First of all, thanks to Jeremy and the folks at FastAi team for putting out this fantastic course/library–love the overall philosophy, and as a beginner I’ve already learned more here in Part 1 than I could have believed possible.
I’m at a firm that is interested in doing an unsupervised clustering of unlabeled customer service transcripts by a latent call reason. I know it wouldn’t be making full use of ULMFiT, e.g., the decoder, but in theory using transfer learning on our corpus of text transcripts with AWD-LSTM would still be really powerful because the language model would be able to find relationships between sentences and not just words like in Word2Vec.
The obvious inspiration for this project is @hamelsmu’s amazing work on translating natural language in docstrings to headings of functions in code. But because things are moving so quickly at FastAi and library/classes are constantly updating, it’s been a bit of a challenge for me following the code from 0.7 even though the source code and documentation are excellent.

[Recorded data]:
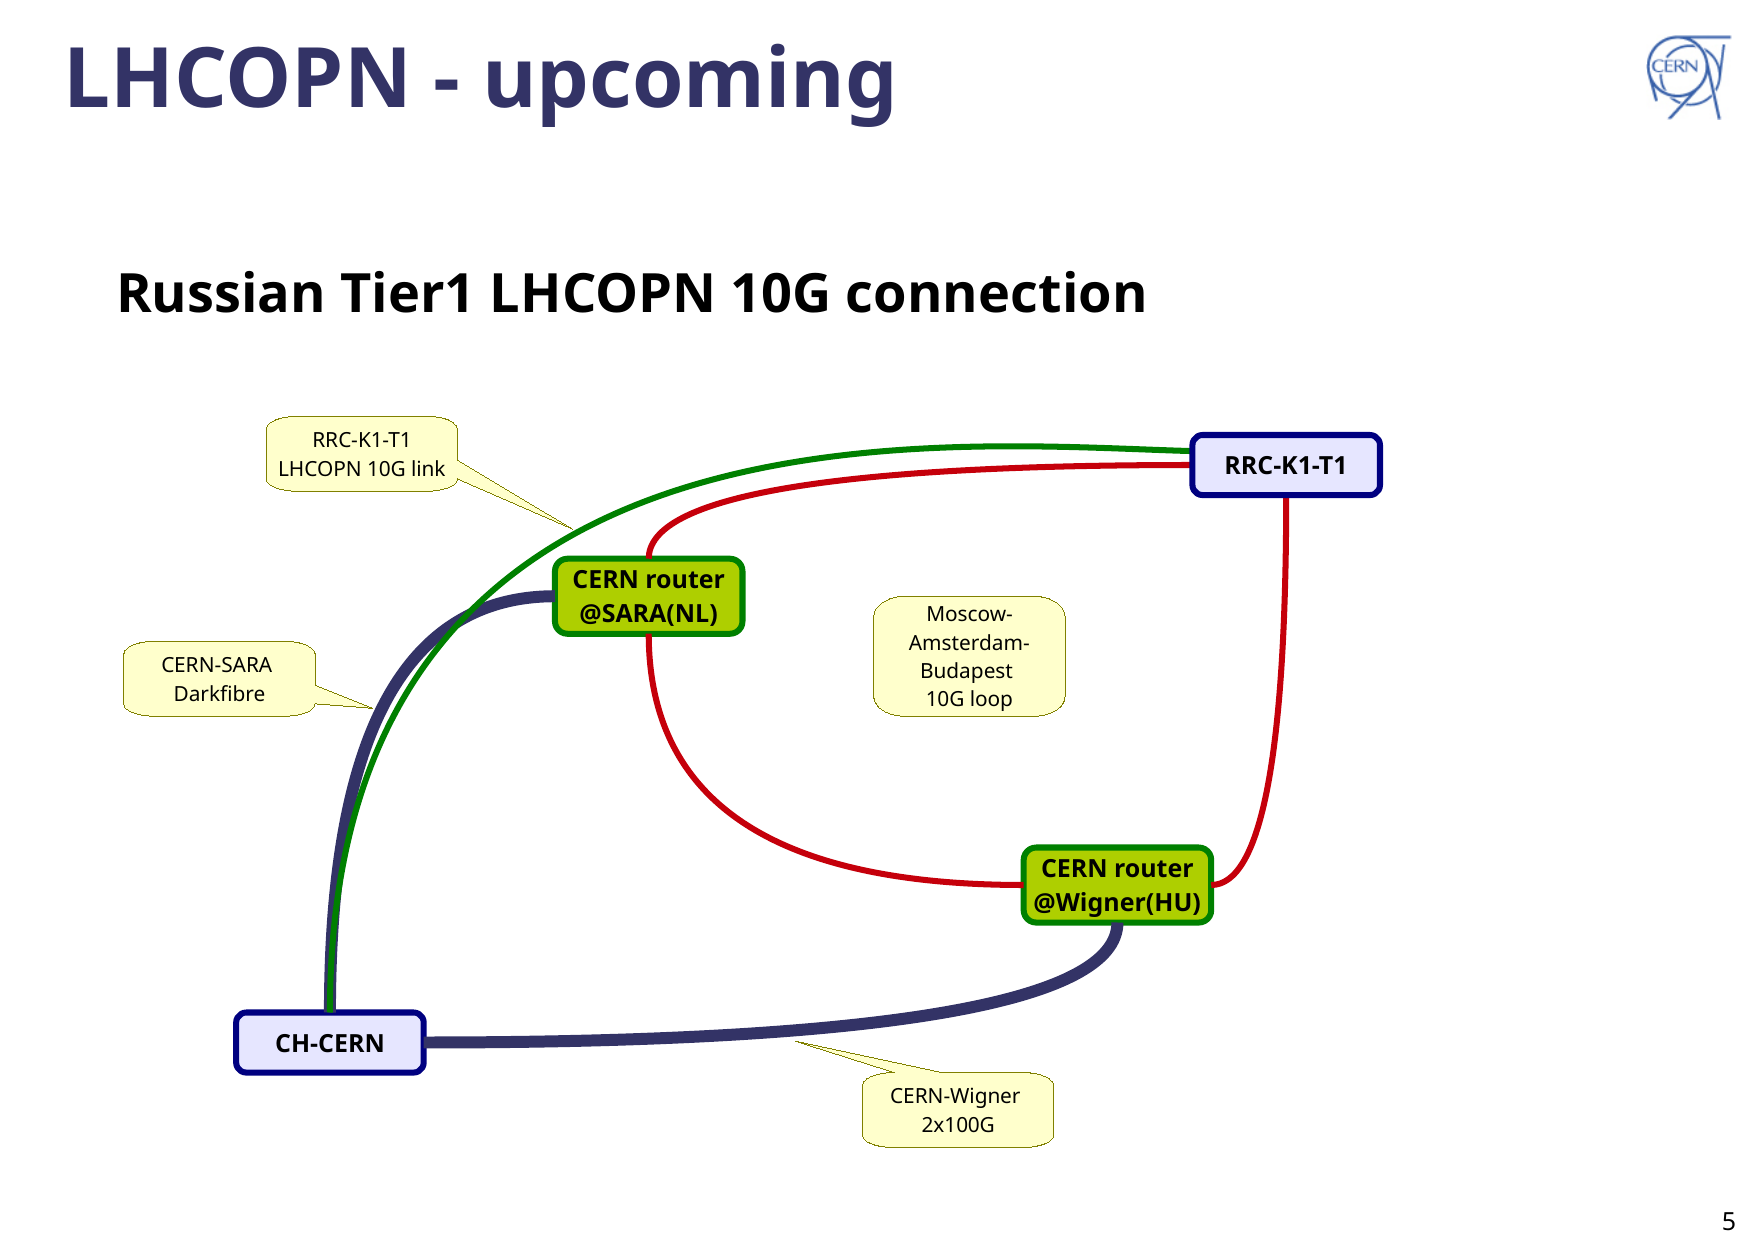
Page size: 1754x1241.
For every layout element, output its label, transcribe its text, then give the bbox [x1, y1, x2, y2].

[Tasks to perform]:
[1] In the forum post about clustering call transcripts, what does the writer's firm want to cluster, and by what?
[2] Please pick up the forum post about clustering call transcripts after its last sentence and write how it goes on.

[Written responses]:
[1] Unlabeled customer service transcripts, by a latent call reason.

[2]
I’m able to easily create a TextLMDataBunch object from a csv and train a learner (that predicts dropouts well) on our customer service transcripts from factory methods. My question is: given a learner object, how can provide it an input transcript and use the encoder(?) to generate transcript embeddings, which could be used for downstream tasks like clustering/identifying similarity with others?
I can use learn.model._modules[‘0’].encoder to get a [60000, 400] torch object, which I believe to be the word embeddings for my vocabulary of 60k tokens. I’m confused after this step. Specifically, following @hamelsmu’s code, how would I:
- Convert a given chat transcripts to an appropriate Pytorch format such that my learn.model can accept it as an argument
- Access the last hidden layer?